The Julia programming language has a very minimalistic grammar, avoiding many keywords or syntax elements that are common in other languages such as braces and semicolons. For example, here is a small piece of Julia code:

function hello(x)
  if x
    print(x)
  end
end

At a glance, Julia code looks similar to Python. The most notable differences are that that Julia requires end after each block of code and does not have colons after the function header or if-statement condition. Although properly indented code will look very similar to Python code, the Julia parser does not care about indentation.

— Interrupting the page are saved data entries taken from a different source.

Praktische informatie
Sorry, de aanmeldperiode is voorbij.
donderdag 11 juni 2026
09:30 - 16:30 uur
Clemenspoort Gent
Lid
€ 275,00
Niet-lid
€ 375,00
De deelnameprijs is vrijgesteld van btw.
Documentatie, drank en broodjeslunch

Semicolons and braces are used in many programming languages to resolve otherwise ambiguous syntax. For example, if semicolons are optional after statements, an expression like x = f(a) + 1 could be parsed as either one statement x = (f(a) + 1) or two statements x = f; (a) + 1. To make expressions like these unambiguous, the Julia language is whitespace-sensitive and has some disambiguation rules that depend on the whitespace. For example, a function call cannot have whitespace between the function name and the parameter list.

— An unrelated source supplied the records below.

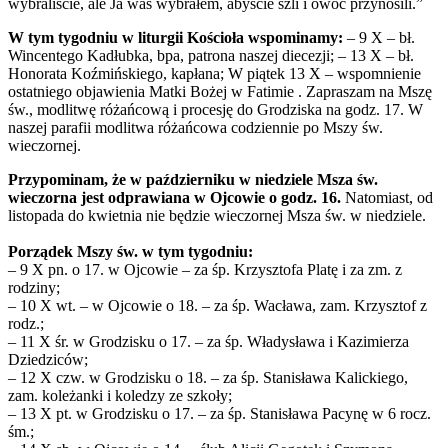
wybraliście, ale Ja was wybrałem, abyście szli i owoc przynosili.”
W tym tygodniu w liturgii Kościoła wspominamy:
– 9 X – bł.
Wincentego Kadłubka, bpa, patrona naszej diecezji; – 13 X – bł.
Honorata Koźmińskiego, kapłana; W piątek 13 X – wspomnienie
ostatniego objawienia Matki Bożej w Fatimie . Zapraszam na Mszę
św., modlitwę różańcową i procesję do Grodziska na godz. 17. W
naszej parafii modlitwa różańcowa codziennie po Mszy św.
wieczornej.
Przypominam, że w październiku w niedziele Msza św.
wieczorna jest odprawiana w Ojcowie o godz. 16.
Natomiast, od
listopada do kwietnia nie będzie wieczornej Msza św. w niedziele.
Porządek Mszy św. w tym tygodniu:
– 9 X pn. o 17. w Ojcowie – za śp. Krzysztofa Platę i za zm. z
rodziny;
– 10 X wt. – w Ojcowie o 18. – za śp. Wacława, zam. Krzysztof z
rodz.;
– 11 X śr. w Grodzisku o 17. – za śp. Władysława i Kazimierza
Dziedziców;
– 12 X czw. w Grodzisku o 18. – za śp. Stanisława Kalickiego,
zam. koleżanki i koledzy ze szkoły;
– 13 X pt. w Grodzisku o 17. – za śp. Stanisława Pacynę w 6 rocz.
śm.;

I recently attempted to write an LR(1) grammar for the Julia language, to see if it would be possible. It turned out to not be possible due to the whitespace sensitivity in Julia. Here is a small essential subset of my Julia grammar which is unambiguous and context-free but not LR(1):

program = es
es = e | es w e
e  = n | n w EQ e
n = ID
w = WHITESPACE

The es production represents an expression list, which is separated by whitespace(s). An expression e can either be a name n or an assignment n w EQ e. There can be whitespace w preceding the assignment operator EQ. There can also be whitespace after EQ but I omit it here for simplicity’s sake. This grammar is not LR(1) because when the parser encounters an ID token with a WHITESPACE token in the lookahead it can either reduce the ID to an expression or shift it to build an assignment later. Since an LR(1) parser must decide which action to take based only on the WHITESPACE in the lookahead, it cannot unambiguously choose the correct action as always choosing to shift or reduce will make some Julia expressions parse incorrectly.

The LR(1) ambiguities in Julia prevent the use of an LR(1) or LALR(1) parser generator. However, I have used a GLR parser generator with my Julia grammar and this seems to work so far. Unfortunately it is very hard to know if the grammar is ambiguous when using GLR, you pretty much just have to parse a bunch of programs and test for multiple valid parse trees. I have successively refined my grammar after finding such ambiguities to arrive at a grammar that appears unambiguous with my current test set. Another way of determining if the grammar is unambiguous is to carefully look at all the LR(1) conflicts in the grammar and convincing yourself that they will be resolved by a GLR parse. This seems infeasible for my grammar as there are currently 51 shift/reduce conflicts and 34 reduce/reduce conflicts.